Optically pure 6-fluoro-chroman-2-carboxylic acids (FCCAs), with (S) and (R)-configurations, are pivotal chiral building blocks in the pharmaceutical industry. To date, the production of (S) and (R)-FCCAs mainly depends on chemical resolution, which is a complex, low yield, and highly polluting process. Here, we present a practical enzymatic resolution method of FCCAs based on two esterases, EstS and EstR, isolated from Geobacillus thermocatenulatus. Using the racemic methyl 6-fluoro-chroman-2-carboxylate (MFCC) as the substrate in an aqueous–toluene biphasic system, (S) and (R)-FCCAs were produced by EstS and EstR catalysis with an enantiomeric excess (ee) value >99% and 95–96%, respectively, and the highly enantioselective mechanisms were revealed by molecular simulations. To simplify the resolution process and enhance the productivity, we further designed an innovative methodology for the “sequential biphasic batch resolution” of MFCC with immobilized cells.
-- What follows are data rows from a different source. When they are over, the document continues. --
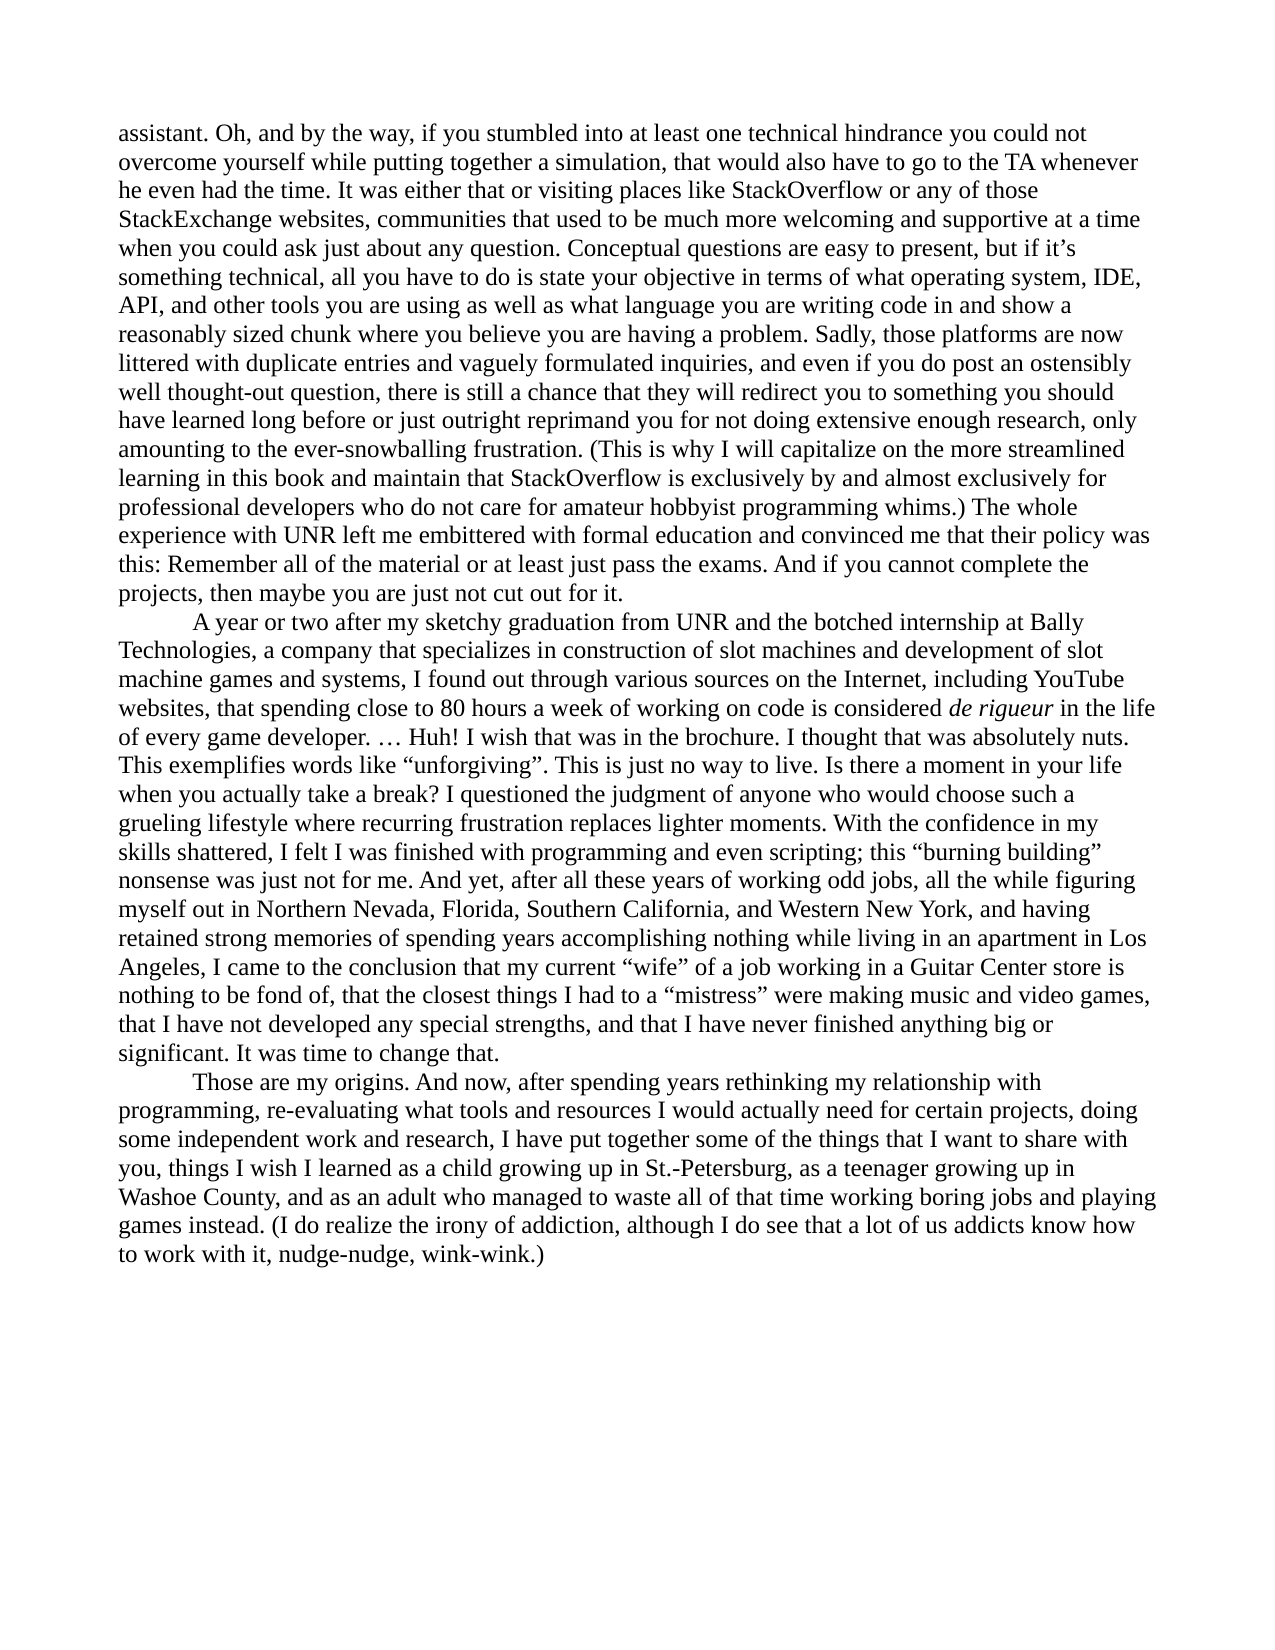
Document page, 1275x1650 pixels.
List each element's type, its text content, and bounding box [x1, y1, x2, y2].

text Those are my origins. And now, after spending years rethinking my relationship with programming, re-evaluating what tools and resources I would actually need for certain projects, doing some independent work and research, I have put together some of the things that I want to share with you, things I wish I learned as a child growing up in St.-Petersburg, as a teenager growing up in Washoe County, and as an adult who managed to waste all of that time working boring jobs and playing games instead. (I do realize the irony of addiction, although I do see that a lot of us addicts know how to work with it, nudge-nudge, wink-wink.) [118, 1067, 1157, 1268]
text assistant. Oh, and by the way, if you stumbled into at least one technical hindrance you could not overcome yourself while putting together a simulation, that would also have to go to the TA whenever he even had the time. It was either that or visiting places like StackOverflow or any of those StackExchange websites, communities that used to be much more welcoming and supportive at a time when you could ask just about any question. Conceptual questions are easy to present, but if it’s something technical, all you have to do is state your objective in terms of what operating system, IDE, API, and other tools you are using as well as what language you are writing code in and show a reasonably sized chunk where you believe you are having a problem. Sadly, those platforms are now littered with duplicate entries and vaguely formulated inquiries, and even if you do post an ostensibly well thought-out question, there is still a chance that they will redirect you to something you should have learned long before or just outright reprimand you for not doing extensive enough research, only amounting to the ever-snowballing frustration. (This is why I will capitalize on the more streamlined learning in this book and maintain that StackOverflow is exclusively by and almost exclusively for professional developers who do not care for amateur hobbyist programming whims.) The whole experience with UNR left me embittered with formal education and convinced me that their policy was this: Remember all of the material or at least just pass the exams. And if you cannot complete the projects, then maybe you are just not cut out for it. [118, 118, 1157, 607]
text A year or two after my sketchy graduation from UNR and the botched internship at Bally Technologies, a company that specializes in construction of slot machines and development of slot machine games and systems, I found out through various sources on the Internet, including YouTube websites, that spending close to 80 hours a week of working on code is considered de rigueur in the life of every game developer. … Huh! I wish that was in the brochure. I thought that was absolutely nuts. This exemplifies words like “unforgiving”. This is just no way to live. Is there a moment in your life when you actually take a break? I questioned the judgment of anyone who would choose such a grueling lifestyle where recurring frustration replaces lighter moments. With the confidence in my skills shattered, I felt I was finished with programming and even scripting; this “burning building” nonsense was just not for me. And yet, after all these years of working odd jobs, all the while figuring myself out in Northern Nevada, Florida, Southern California, and Western New York, and having retained strong memories of spending years accomplishing nothing while living in an apartment in Los Angeles, I came to the conclusion that my current “wife” of a job working in a Guitar Center store is nothing to be fond of, that the closest things I had to a “mistress” were making music and video games, that I have not developed any special strengths, and that I have never finished anything big or significant. It was time to change that. [118, 607, 1157, 1067]
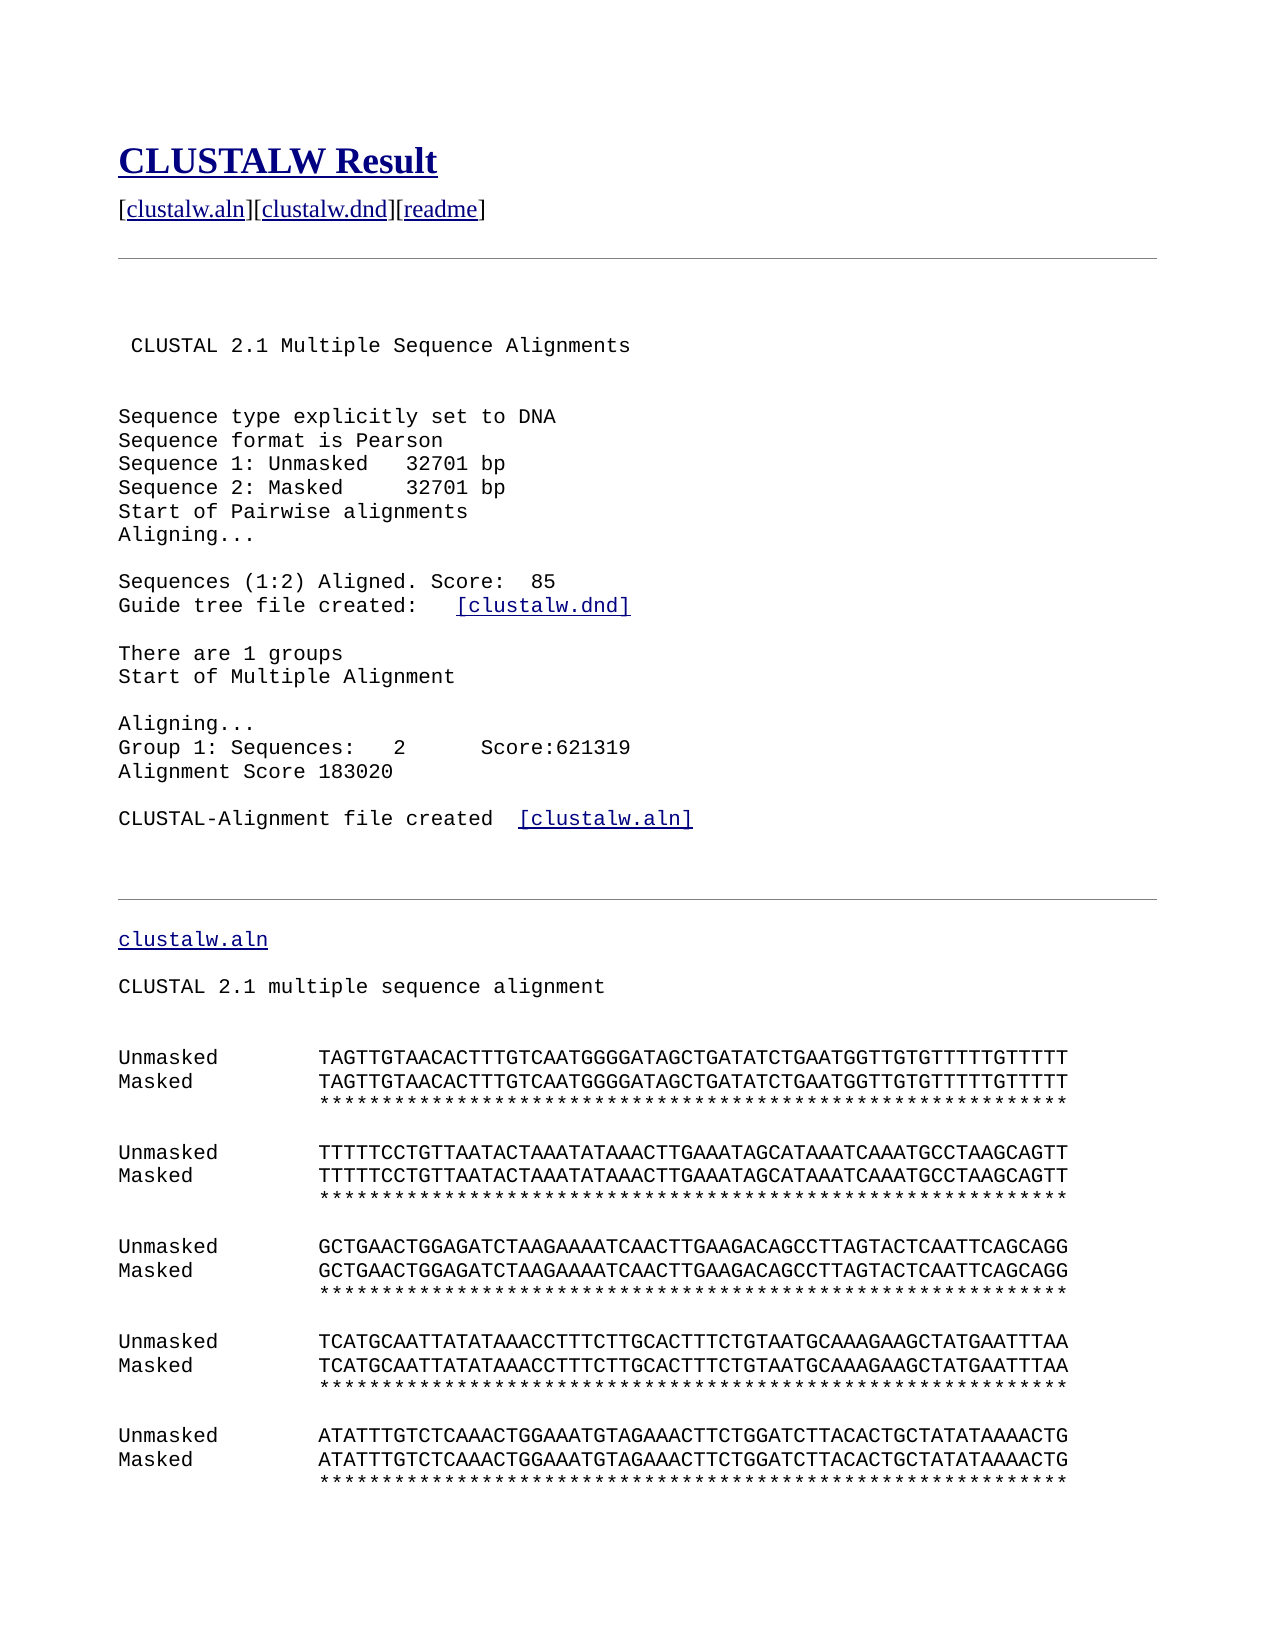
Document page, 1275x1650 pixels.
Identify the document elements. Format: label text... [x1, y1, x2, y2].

text Sequence 1: Unmasked 32701 bp [118, 453, 1157, 477]
text Unmasked GCTGAACTGGAGATCTAAGAAAATCAACTTGAAGACAGCCTTAGTACTCAATTCAGCAGG [118, 1236, 1157, 1260]
text Masked TCATGCAATTATATAAACCTTTCTTGCACTTTCTGTAATGCAAAGAAGCTATGAATTTAA [118, 1354, 1157, 1378]
text Unmasked ATATTTGTCTCAAACTGGAAATGTAGAAACTTCTGGATCTTACACTGCTATATAAAACTG [118, 1426, 1157, 1449]
text Guide tree file created: [clustalw.dnd] [118, 595, 1157, 619]
text Sequences (1:2) Aligned. Score: 85 [118, 572, 1157, 595]
text [clustalw.aln][clustalw.dnd][readme] [118, 194, 1157, 223]
text Start of Pairwise alignments [118, 501, 1157, 524]
text Aligning... [118, 713, 1157, 737]
text ************************************************************ [118, 1094, 1157, 1118]
text ************************************************************ [118, 1284, 1157, 1307]
text Sequence type explicitly set to DNA [118, 406, 1157, 430]
text CLUSTAL 2.1 Multiple Sequence Alignments [118, 335, 1157, 359]
text Aligning... [118, 524, 1157, 548]
text Unmasked TAGTTGTAACACTTTGTCAATGGGGATAGCTGATATCTGAATGGTTGTGTTTTTGTTTTT [118, 1047, 1157, 1071]
text Alignment Score 183020 [118, 761, 1157, 784]
text ************************************************************ [118, 1378, 1157, 1402]
text ************************************************************ [118, 1189, 1157, 1213]
text CLUSTAL-Alignment file created [clustalw.aln] [118, 808, 1157, 832]
text Masked GCTGAACTGGAGATCTAAGAAAATCAACTTGAAGACAGCCTTAGTACTCAATTCAGCAGG [118, 1260, 1157, 1284]
text Masked ATATTTGTCTCAAACTGGAAATGTAGAAACTTCTGGATCTTACACTGCTATATAAAACTG [118, 1449, 1157, 1473]
text Unmasked TTTTTCCTGTTAATACTAAATATAAACTTGAAATAGCATAAATCAAATGCCTAAGCAGTT [118, 1142, 1157, 1165]
text Sequence format is Pearson [118, 430, 1157, 453]
text ************************************************************ [118, 1473, 1157, 1496]
text Start of Multiple Alignment [118, 666, 1157, 690]
text Masked TAGTTGTAACACTTTGTCAATGGGGATAGCTGATATCTGAATGGTTGTGTTTTTGTTTTT [118, 1071, 1157, 1094]
text Masked TTTTTCCTGTTAATACTAAATATAAACTTGAAATAGCATAAATCAAATGCCTAAGCAGTT [118, 1165, 1157, 1189]
text There are 1 groups [118, 642, 1157, 666]
text Sequence 2: Masked 32701 bp [118, 477, 1157, 501]
text CLUSTAL 2.1 multiple sequence alignment [118, 976, 1157, 1000]
text Unmasked TCATGCAATTATATAAACCTTTCTTGCACTTTCTGTAATGCAAAGAAGCTATGAATTTAA [118, 1331, 1157, 1354]
text Group 1: Sequences: 2 Score:621319 [118, 737, 1157, 761]
text clustalw.aln [118, 929, 1157, 953]
subtitle CLUSTALW Result [118, 139, 1157, 182]
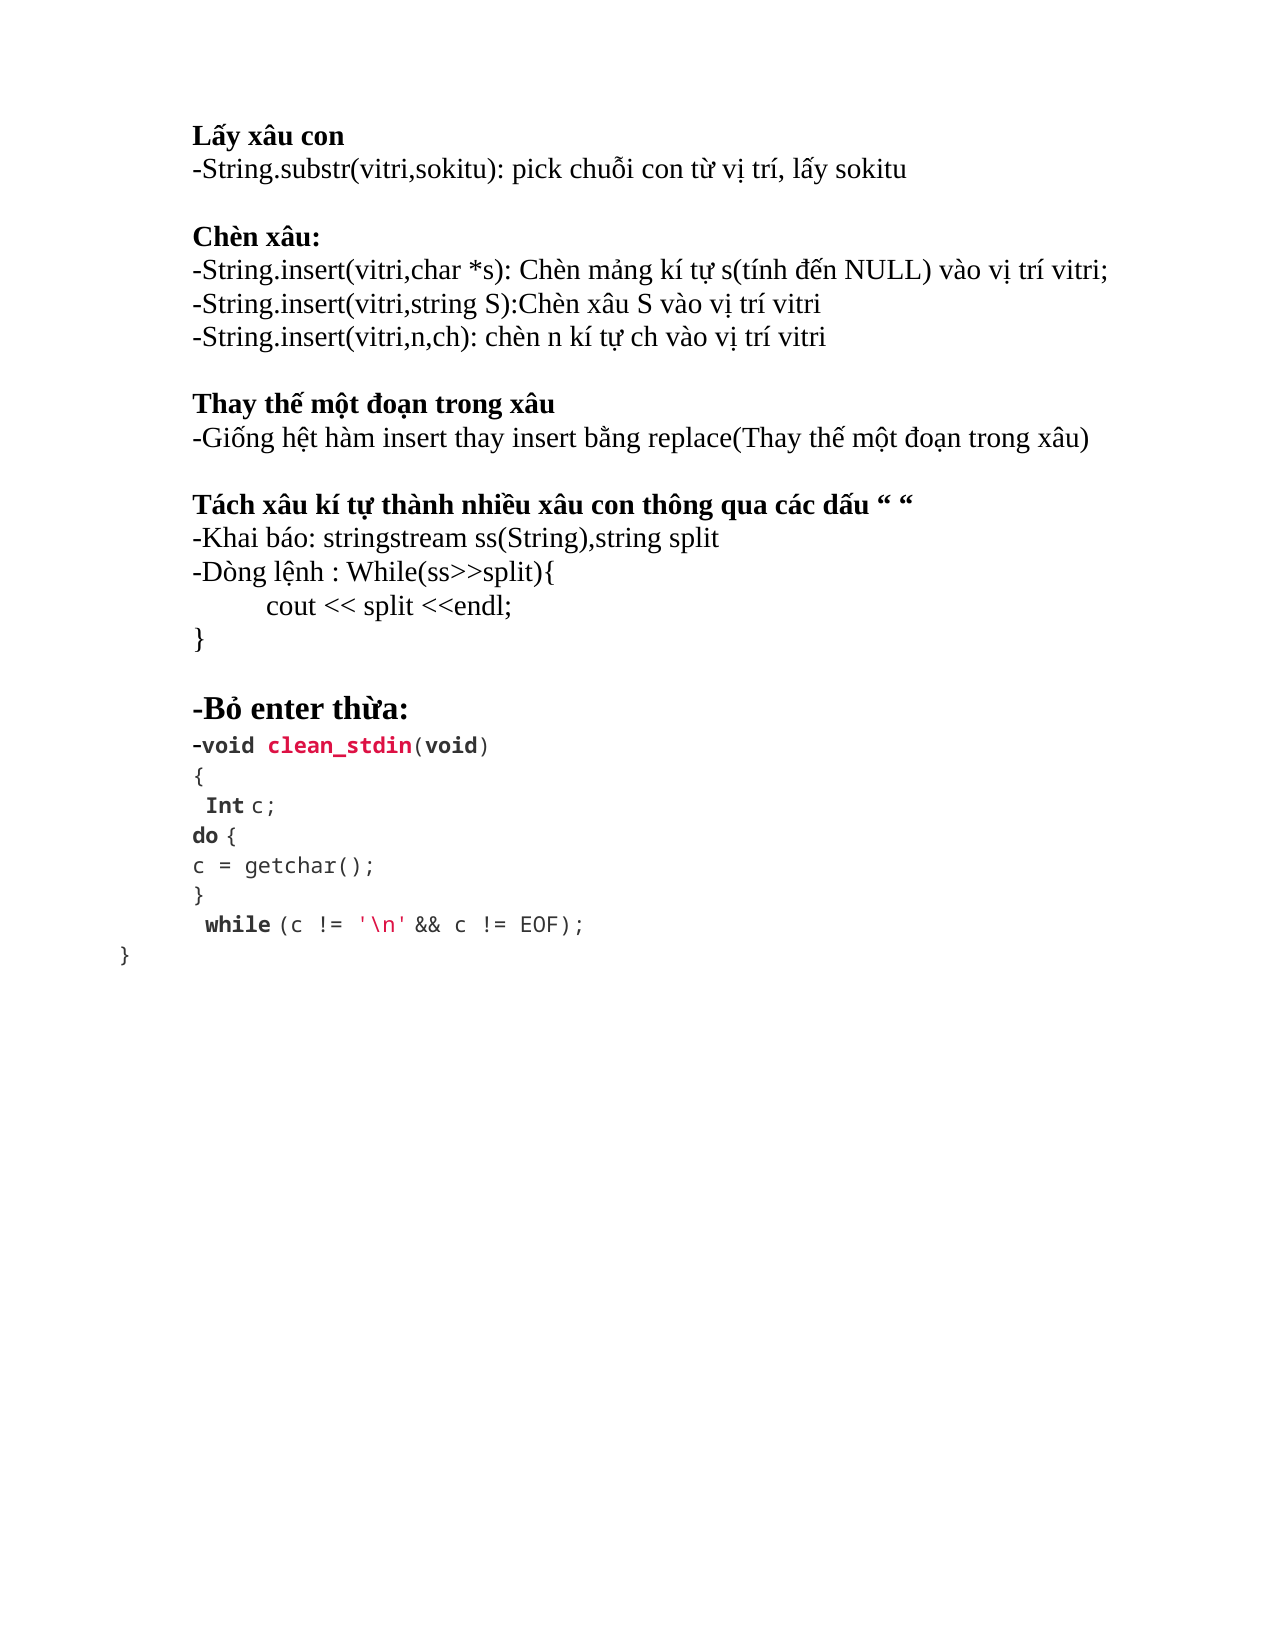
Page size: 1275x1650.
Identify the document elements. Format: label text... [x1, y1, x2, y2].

text } [118, 621, 1157, 655]
text while (c != '\n' && c != EOF); [118, 909, 1157, 939]
text -String.substr(vitri,sokitu): pick chuỗi con từ vị trí, lấy sokitu [118, 152, 1157, 185]
text -Dòng lệnh : While(ss>>split){ [118, 554, 1157, 588]
text } [118, 879, 1157, 909]
text Thay thế một đoạn trong xâu [118, 386, 1157, 420]
text -String.insert(vitri,char *s): Chèn mảng kí tự s(tính đến NULL) vào vị trí vitri; [118, 252, 1157, 286]
text Chèn xâu: [118, 219, 1157, 252]
text do { [118, 820, 1157, 850]
text -void clean_stdin(void) [118, 727, 1157, 760]
text } [118, 939, 1157, 998]
text -Khai báo: stringstream ss(String),string split [118, 521, 1157, 554]
text -Bỏ enter thừa: [118, 688, 1157, 727]
text Lấy xâu con [118, 118, 1157, 152]
text c = getchar(); [118, 850, 1157, 879]
text Int c; [118, 790, 1157, 820]
text { [118, 760, 1157, 790]
text Tách xâu kí tự thành nhiều xâu con thông qua các dấu “ “ [118, 487, 1157, 521]
text cout << split <<endl; [118, 588, 1157, 621]
text -String.insert(vitri,string S):Chèn xâu S vào vị trí vitri [118, 286, 1157, 319]
text -Giống hệt hàm insert thay insert bằng replace(Thay thế một đoạn trong xâu) [118, 420, 1157, 453]
text -String.insert(vitri,n,ch): chèn n kí tự ch vào vị trí vitri [118, 319, 1157, 353]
In each batch, only the aqueous phase needs to be replaced to sequentially change the immobilized cells of EstS or EstR and recover optically pure FCCAs in turn, while the organic phase was retained and MFCC was continually supplemented after every two batches. In this study, ten batches of sequential resolution were performed, and 229.3 mM (S)-FCCAs with 96.9% ee, and 224.1 mM (R)-FCCAs with 99.1% ee were obtained in 40 h, affording a 93.5% total mole yield. This is the first reported enzymatic resolution technique of FCCAs, and represents significant advantages over those chemical resolution methods.